Susanna Lang — Three Poems

Like an Interruption

No sig­nal.
Or an echo on the line,
some­one else’s conversation.

Except there is no line anymore,
at least not those icon­ic poles and wires
loop­ing over the black-and-white prairie.

A man holds up his cell phone
to video the bod­ies in the back of a van.
Too many, he says. And disappears.

Warning bell, lights flash, the gate descends.
Nothing to do but wait.
One train, maybe two. 

The Congress Hotel’s light­ed sign
has been nib­bled at
by some elec­tric­i­ty-eat­ing creature.
Edited. Now it calls us to CONFESS
as we check in at the desk.

What have we done,
what have we neglect­ed to do?

~

Like a Jot or a Tittle

tit­tle: a small mark in writ­ing or print­ing, used as a dia­crit­ic, punc­tu­a­tion, etc.

Like a note writ­ten in the mid­dle of the night
or a pen stroke mark­ing the absent letter.
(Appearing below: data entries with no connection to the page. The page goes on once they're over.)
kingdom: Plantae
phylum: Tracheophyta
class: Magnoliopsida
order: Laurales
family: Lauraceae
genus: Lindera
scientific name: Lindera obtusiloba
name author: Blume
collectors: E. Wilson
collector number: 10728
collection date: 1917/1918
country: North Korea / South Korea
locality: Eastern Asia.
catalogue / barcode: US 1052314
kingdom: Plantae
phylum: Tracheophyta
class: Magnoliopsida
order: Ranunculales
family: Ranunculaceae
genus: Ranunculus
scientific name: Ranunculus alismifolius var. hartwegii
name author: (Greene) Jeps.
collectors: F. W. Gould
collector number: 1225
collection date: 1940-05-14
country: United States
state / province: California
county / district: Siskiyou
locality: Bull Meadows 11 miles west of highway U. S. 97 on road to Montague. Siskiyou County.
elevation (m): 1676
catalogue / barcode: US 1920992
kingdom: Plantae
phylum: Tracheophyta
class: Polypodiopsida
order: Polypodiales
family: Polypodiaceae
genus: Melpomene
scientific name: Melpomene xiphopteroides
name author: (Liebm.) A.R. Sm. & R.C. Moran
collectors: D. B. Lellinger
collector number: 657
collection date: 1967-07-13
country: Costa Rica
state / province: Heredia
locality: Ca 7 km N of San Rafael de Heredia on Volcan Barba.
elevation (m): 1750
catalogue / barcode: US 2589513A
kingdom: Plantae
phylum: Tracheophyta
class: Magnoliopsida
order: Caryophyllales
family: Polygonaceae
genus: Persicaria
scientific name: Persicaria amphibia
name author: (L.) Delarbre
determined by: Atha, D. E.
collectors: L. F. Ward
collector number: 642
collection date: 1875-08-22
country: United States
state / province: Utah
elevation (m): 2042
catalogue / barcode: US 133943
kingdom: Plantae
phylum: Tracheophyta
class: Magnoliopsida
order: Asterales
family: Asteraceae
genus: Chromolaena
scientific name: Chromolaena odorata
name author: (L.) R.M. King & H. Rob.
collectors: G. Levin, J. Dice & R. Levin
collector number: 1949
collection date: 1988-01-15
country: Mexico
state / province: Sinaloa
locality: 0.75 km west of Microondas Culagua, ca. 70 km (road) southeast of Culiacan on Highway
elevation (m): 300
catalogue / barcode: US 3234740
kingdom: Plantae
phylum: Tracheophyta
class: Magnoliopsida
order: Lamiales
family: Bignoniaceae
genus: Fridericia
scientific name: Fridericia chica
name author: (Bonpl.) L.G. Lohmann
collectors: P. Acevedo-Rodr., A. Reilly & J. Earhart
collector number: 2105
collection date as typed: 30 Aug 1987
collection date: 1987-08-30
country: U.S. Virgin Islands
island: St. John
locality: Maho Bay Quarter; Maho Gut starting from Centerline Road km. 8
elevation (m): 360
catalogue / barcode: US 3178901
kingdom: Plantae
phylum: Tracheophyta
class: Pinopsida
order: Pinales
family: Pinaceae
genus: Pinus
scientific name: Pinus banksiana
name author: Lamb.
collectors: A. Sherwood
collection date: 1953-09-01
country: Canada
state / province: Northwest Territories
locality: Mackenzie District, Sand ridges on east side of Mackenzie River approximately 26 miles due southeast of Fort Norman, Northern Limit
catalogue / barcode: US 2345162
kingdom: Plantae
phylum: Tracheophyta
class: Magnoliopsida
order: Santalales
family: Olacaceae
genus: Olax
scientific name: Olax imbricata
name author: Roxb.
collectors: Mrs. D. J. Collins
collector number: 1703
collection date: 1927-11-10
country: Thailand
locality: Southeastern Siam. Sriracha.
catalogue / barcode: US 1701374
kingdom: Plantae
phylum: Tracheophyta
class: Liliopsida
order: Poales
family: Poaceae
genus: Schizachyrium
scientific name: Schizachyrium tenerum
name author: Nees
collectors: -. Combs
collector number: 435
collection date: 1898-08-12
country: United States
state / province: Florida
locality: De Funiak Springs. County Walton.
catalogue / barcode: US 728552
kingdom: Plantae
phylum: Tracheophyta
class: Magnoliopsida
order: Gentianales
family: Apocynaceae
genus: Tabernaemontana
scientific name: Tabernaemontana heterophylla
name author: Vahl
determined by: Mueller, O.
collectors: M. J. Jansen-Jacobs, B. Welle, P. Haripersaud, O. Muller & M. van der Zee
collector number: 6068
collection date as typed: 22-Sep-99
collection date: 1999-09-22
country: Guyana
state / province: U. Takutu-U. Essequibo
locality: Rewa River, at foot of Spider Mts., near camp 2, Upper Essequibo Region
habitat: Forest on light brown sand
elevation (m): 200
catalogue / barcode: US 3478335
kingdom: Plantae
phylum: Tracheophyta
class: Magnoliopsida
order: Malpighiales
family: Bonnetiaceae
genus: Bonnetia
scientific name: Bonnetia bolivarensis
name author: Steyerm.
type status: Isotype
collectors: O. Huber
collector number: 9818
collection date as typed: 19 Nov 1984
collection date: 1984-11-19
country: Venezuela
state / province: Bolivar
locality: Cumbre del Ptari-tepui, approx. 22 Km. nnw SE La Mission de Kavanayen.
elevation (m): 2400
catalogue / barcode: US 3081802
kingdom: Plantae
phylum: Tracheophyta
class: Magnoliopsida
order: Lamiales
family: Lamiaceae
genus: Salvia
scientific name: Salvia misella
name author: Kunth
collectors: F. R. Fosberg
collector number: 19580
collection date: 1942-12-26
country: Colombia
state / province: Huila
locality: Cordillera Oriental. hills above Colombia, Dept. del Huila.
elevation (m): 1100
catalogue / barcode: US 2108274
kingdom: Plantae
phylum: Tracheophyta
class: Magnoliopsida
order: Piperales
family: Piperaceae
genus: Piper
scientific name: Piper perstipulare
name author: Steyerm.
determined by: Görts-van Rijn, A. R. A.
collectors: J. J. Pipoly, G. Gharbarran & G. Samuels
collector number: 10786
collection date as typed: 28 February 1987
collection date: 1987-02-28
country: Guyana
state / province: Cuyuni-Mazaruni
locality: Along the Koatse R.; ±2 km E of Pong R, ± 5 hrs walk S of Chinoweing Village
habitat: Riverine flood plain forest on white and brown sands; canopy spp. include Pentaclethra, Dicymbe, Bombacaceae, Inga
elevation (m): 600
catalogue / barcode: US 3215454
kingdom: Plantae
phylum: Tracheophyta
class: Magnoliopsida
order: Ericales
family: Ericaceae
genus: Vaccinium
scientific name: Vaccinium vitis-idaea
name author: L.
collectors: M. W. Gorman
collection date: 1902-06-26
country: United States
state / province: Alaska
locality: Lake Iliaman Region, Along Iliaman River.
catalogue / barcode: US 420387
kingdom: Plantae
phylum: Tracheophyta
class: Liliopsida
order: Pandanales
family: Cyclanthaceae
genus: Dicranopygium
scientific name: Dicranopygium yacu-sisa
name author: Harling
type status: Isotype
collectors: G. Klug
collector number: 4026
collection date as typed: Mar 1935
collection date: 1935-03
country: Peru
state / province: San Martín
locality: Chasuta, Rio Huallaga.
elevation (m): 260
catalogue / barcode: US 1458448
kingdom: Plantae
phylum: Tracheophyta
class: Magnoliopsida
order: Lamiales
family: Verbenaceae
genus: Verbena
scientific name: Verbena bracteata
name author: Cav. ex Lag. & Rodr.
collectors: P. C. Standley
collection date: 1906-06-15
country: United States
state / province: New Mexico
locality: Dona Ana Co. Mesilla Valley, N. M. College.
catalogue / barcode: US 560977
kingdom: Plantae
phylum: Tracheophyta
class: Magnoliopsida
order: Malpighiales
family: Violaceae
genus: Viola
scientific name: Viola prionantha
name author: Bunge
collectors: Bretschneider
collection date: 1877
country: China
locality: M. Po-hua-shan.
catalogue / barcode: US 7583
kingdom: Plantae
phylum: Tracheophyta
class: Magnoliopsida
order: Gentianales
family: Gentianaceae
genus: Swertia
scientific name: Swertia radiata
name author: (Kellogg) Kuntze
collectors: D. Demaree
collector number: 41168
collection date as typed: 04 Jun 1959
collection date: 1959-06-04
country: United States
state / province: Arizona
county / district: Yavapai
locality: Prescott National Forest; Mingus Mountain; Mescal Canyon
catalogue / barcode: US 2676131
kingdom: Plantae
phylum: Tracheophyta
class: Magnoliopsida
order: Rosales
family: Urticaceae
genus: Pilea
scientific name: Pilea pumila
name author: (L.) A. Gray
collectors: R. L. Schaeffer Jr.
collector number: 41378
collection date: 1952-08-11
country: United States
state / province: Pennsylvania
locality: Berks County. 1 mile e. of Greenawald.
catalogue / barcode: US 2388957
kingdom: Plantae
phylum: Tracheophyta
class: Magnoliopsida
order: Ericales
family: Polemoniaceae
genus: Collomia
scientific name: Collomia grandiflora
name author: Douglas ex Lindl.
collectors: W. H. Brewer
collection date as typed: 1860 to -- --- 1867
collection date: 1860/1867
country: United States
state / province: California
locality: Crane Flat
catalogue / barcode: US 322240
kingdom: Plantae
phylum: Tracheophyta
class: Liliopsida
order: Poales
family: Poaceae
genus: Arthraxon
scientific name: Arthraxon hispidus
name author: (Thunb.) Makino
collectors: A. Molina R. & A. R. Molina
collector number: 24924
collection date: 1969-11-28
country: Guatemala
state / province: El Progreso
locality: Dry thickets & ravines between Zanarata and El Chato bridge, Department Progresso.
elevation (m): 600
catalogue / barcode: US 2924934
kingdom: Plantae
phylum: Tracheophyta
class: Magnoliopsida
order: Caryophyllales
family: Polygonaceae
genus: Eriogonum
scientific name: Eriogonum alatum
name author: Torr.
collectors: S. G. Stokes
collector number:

Like a let­ter not deliv­ered, or
a miss­ing letter-writer.

Like a lan­guage spo­ken in five moun­tain villages
on the oth­er side of the world, nev­er writ­ten down,
sev­en hun­dred voic­es recit­ing the same words
so they remember.

What else is disappearing,
and how do we mark so many absences?

Here is a nest built last spring by a bird that will not return,
did we ever know its name?

Here is a stump, the ash tree cut down
after the ash bor­er devoured it.

Here the façade of a build­ing hol­lowed by fire.
Where are the peo­ple who lived in these walls,
did we ever know their names?

Here there should be a gravestone
but in a time of plague we can­not hold funerals.
Will we remem­ber where the dead lie?

Here is a mark, in their memory.
Here is anoth­er and anoth­er and another
in mem­o­ry of all that has been lost.

A jot, a tit­tle, part of a word, a frag­ment of verse
in a lan­guage we are all begin­ning to forget.

~

Like the Letter Z

The back-and-forth line of tracks through anoth­er snow­fall heavy on the daf­fodils, trace of some small crea­ture whose foot­prints I haven’t seen before

The road that stopped unex­pect­ed­ly at someone’s barn—we’d lost our way dri­ving home after the eclipse

A ceme­tery no longer in use at the end of the dirt road where I lived as a girl

The zigzag line climb­ing up the graph when up is the wrong direction

The line of masked faces criss­cross­ing the park­ing lot out­side a gro­cery store

The final scene of a French movie from the ’80s, a green ray appear­ing over the water at sunset

The last let­ter in the name of the stone that glit­ters in the creek bed, beneath a bridge where jas­mine grows over the railing

The last let­ter in the alpha­bet that holds all the words we know, all those we’ve for­got­ten, and those we’ve nev­er learned

Your father’s last breath, alone in his bed at night

The card you tuck away in a draw­er, the last one your father signed

The last day of a fever, the last day we will be required to remain in our homes, alone in our grief

We are in the mid­dle now
but there will be an end
or many endings

~

Susanna Lang’s most recent col­lec­tion of poems, Travel Notes from the River Styx, was released in 2017 by Terrapin Books. Her chap­book, Self-Portraits, is forth­com­ing in August 2020 from Blue Lyra Press. Other col­lec­tions include Tracing the Lines (Brick Road Poetry Press, 2013) and Even Now (The Backwaters Press, 2008). A two-time Hambidge fel­low and a recip­i­ent of the Emerging Writers Fellowship from the Bethesda Writer’s Center, her poems and trans­la­tions from the French have appeared in such pub­li­ca­tions as The Literary Review, Prairie Schooner, decem­ber, Mantis, American Life in Poetry and The Slowdown. Her trans­la­tions of poet­ry by Yves Bonnefoy include Words in Stone and The Origin of Language, and she is cur­rent­ly work­ing with Nohad Salameh and Souad Labbize on new translations.